● **WHAT THE TASK ASKS**:
Pick every line out of the entries below that holds the string "category", and report them.

● **DATA FOR THE TASK**:
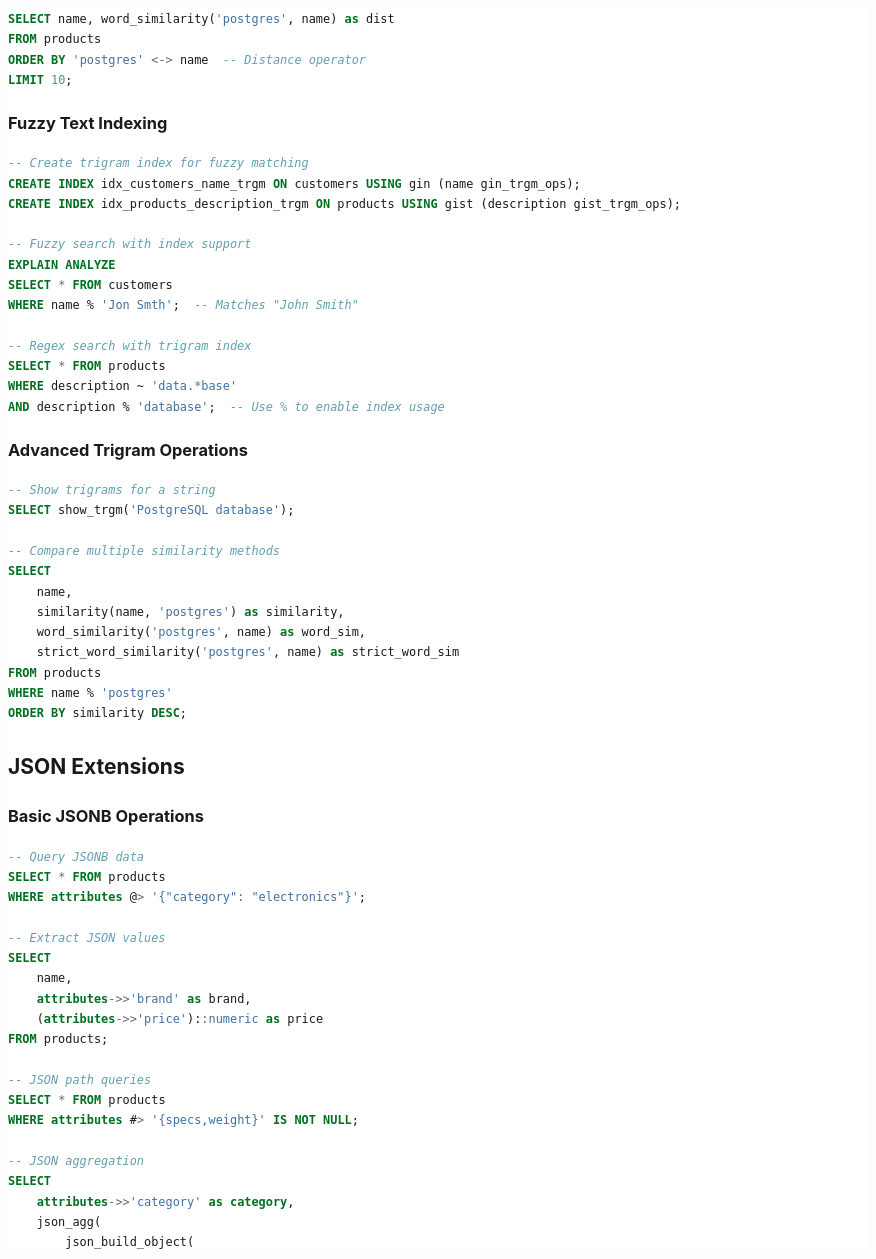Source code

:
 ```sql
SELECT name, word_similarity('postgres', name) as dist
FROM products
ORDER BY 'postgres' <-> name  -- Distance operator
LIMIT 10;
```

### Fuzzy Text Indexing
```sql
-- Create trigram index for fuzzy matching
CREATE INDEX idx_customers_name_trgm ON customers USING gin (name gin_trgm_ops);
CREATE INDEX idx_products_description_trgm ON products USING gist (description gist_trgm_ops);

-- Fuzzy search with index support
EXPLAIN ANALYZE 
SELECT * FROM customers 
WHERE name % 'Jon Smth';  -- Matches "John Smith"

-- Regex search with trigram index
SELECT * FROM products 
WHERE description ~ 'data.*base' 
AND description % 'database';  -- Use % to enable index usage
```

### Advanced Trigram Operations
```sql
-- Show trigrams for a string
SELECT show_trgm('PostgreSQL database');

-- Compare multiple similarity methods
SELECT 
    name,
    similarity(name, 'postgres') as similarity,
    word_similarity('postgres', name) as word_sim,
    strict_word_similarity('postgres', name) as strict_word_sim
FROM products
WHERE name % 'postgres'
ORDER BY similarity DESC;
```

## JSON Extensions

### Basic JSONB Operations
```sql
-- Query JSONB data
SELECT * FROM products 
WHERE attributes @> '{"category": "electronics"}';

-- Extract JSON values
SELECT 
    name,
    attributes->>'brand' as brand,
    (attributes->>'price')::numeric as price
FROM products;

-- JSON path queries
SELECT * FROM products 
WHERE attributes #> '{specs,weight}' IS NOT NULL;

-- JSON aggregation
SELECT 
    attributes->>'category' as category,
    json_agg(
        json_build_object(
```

● **EXERCISE OUTPUT**:
WHERE attributes @> '{"category": "electronics"}';
    attributes->>'category' as category,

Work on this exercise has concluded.